いい加減な恋のススメ
―――「お前みたいな直球なやつ苦手なんだよね……」
いつか彼に言われた言葉に魘(うな)されて目を覚ました私はその寝付きの悪さに再び瞼を閉じた。
初めて彼が困った顔を見せて私にそう告げた。どこかで勘弁してくれとも言っているようだった。

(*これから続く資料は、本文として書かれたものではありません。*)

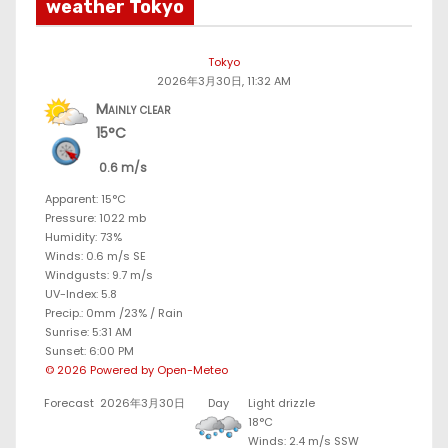
weather Tokyo
Tokyo
2026年3月30日, 11:32 AM
Mainly clear
15°C
0.6 m/s
Apparent: 15°C
Pressure: 1022 mb
Humidity: 73%
Winds: 0.6 m/s SE
Windgusts: 9.7 m/s
UV-Index: 5.8
Precip.:
0mm
/
23%
/
Rain
Sunrise: 5:31 AM
Sunset: 6:00 PM
© 2026 Powered by Open-Meteo
Forecast
2026年3月30日
Day
Light drizzle
18°C
Winds: 2.4 m/s SSW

人の期待に応えられないというのは自分の程度をよく知るのに最適だ。
「(そうだよ、私はもう……)」
あの人のことなんて気にしなくてもいいんだ。だって私は私だし、それに高校を卒業した時点でもう彼との接点は何もなくなっているんだから。
いつまで彼に人生を狂わせているのか。そんな自分に苛つきを覚えるのなら……
全部なかったことに。
私はベッドから体を起こすと酷い頭痛に襲われた。何これ、頭をかち割るような痛みに私は必死に耐えた。そしてその痛みで思い出した。
そうだ、昨日は飲み会で、私は何故かお酒を……あ、小田切先生が頼んだサワーを何故か飲んじゃったんだ。それからの記憶が全くない。
それはとても恐ろしいことだが無事にベッドの上に寝ているということは家には帰ってこれているのだろう。
よかったー、と安堵の声を漏らし足を伸ばしたその時、私の足にコツンと何かが当たった。